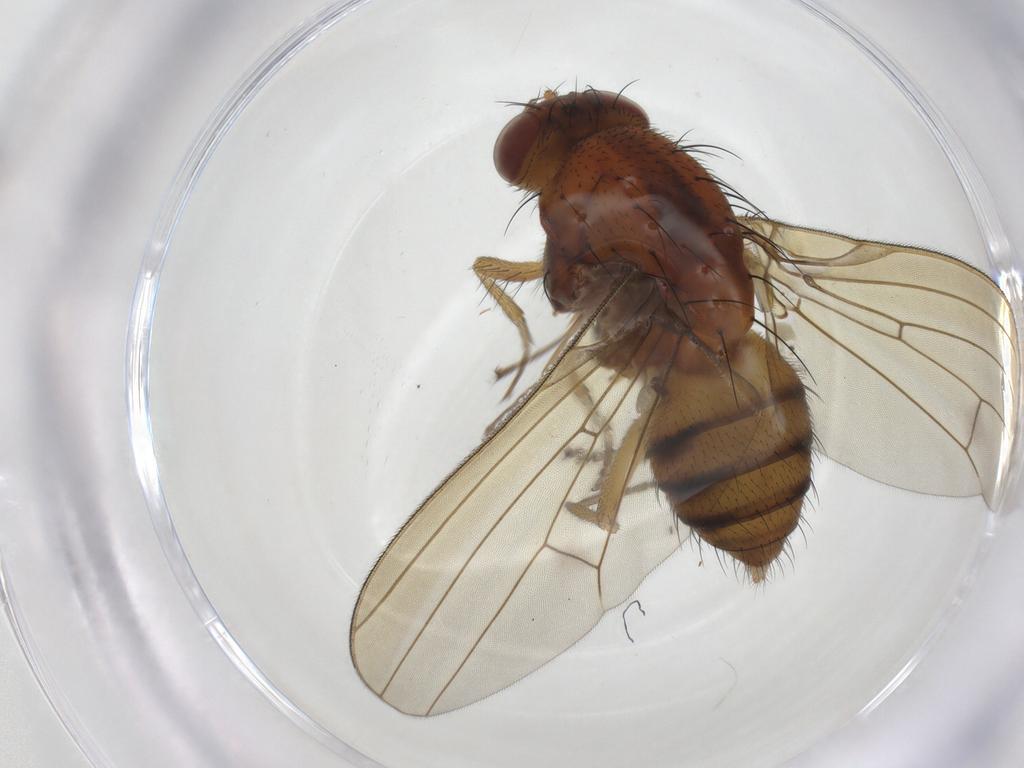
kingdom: Animalia
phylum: Arthropoda
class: Insecta
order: Diptera
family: Lauxaniidae
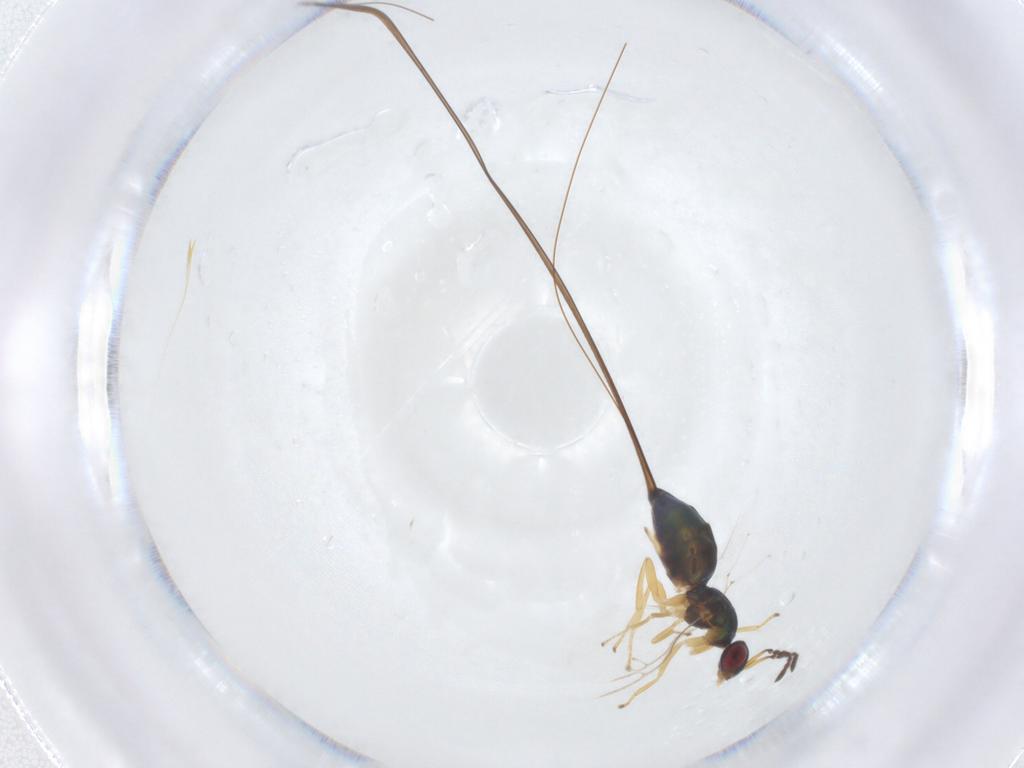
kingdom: Animalia
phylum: Arthropoda
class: Insecta
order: Hymenoptera
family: Pteromalidae
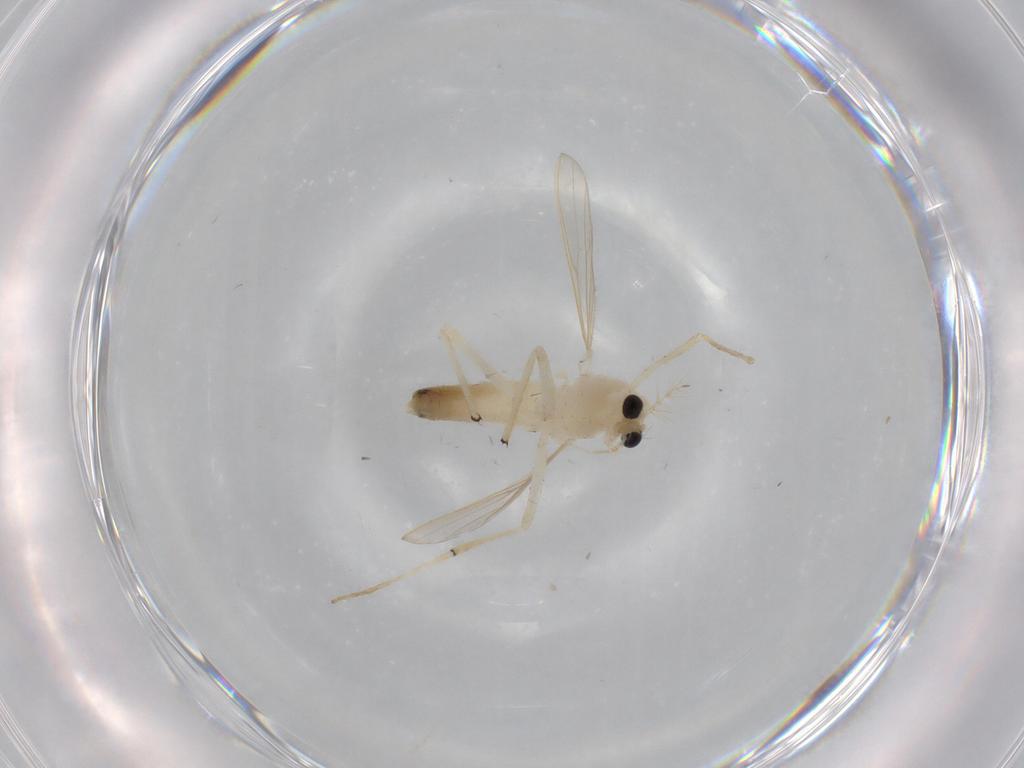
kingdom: Animalia
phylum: Arthropoda
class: Insecta
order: Diptera
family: Chironomidae
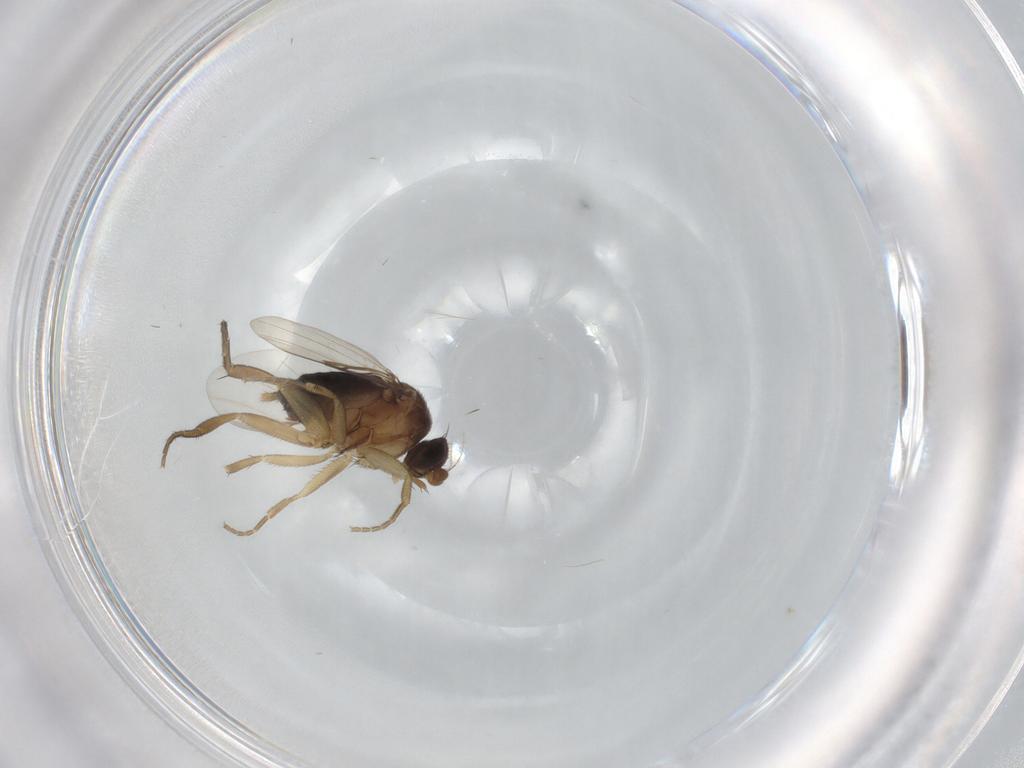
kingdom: Animalia
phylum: Arthropoda
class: Insecta
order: Diptera
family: Phoridae
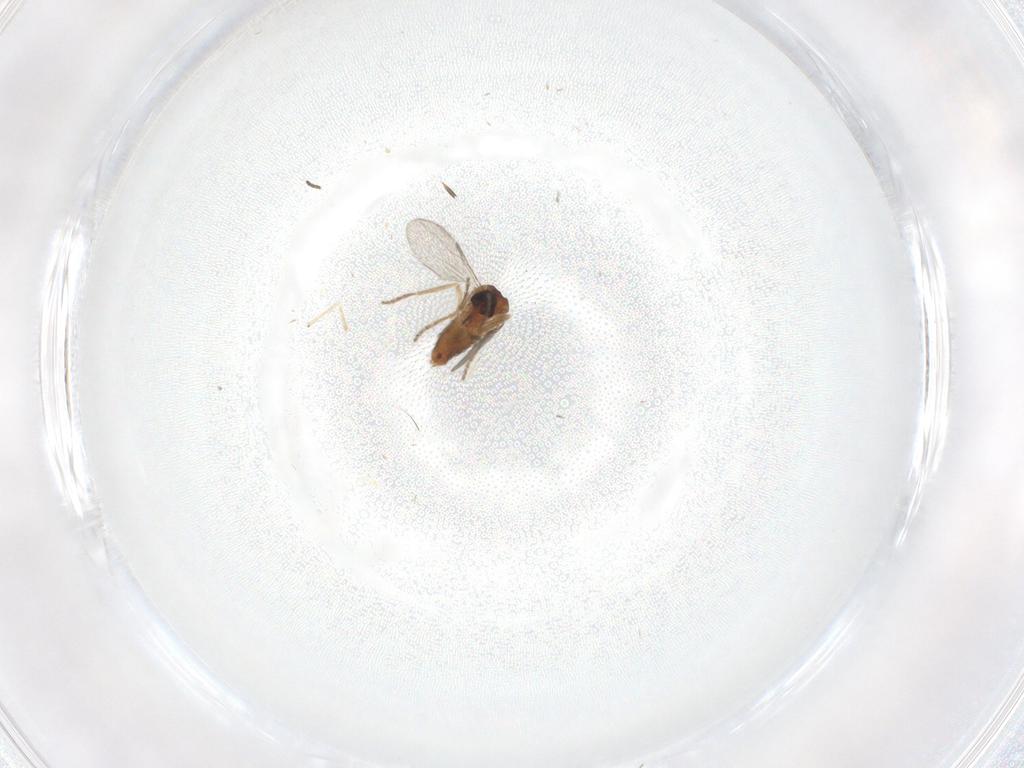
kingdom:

=======

Set exercise
Switch each "phylum" in the material above to "division" and rewrite every line with nothing else changed. Leave out the picture lines.

The completed task
kingdom: Animalia
division: Arthropoda
class: Insecta
order: Diptera
family: Lauxaniidae
kingdom: Animalia
division: Arthropoda
class: Insecta
order: Hymenoptera
family: Pteromalidae
kingdom: Animalia
division: Arthropoda
class: Insecta
order: Diptera
family: Chironomidae
kingdom: Animalia
division: Arthropoda
class: Insecta
order: Diptera
family: Phoridae
kingdom:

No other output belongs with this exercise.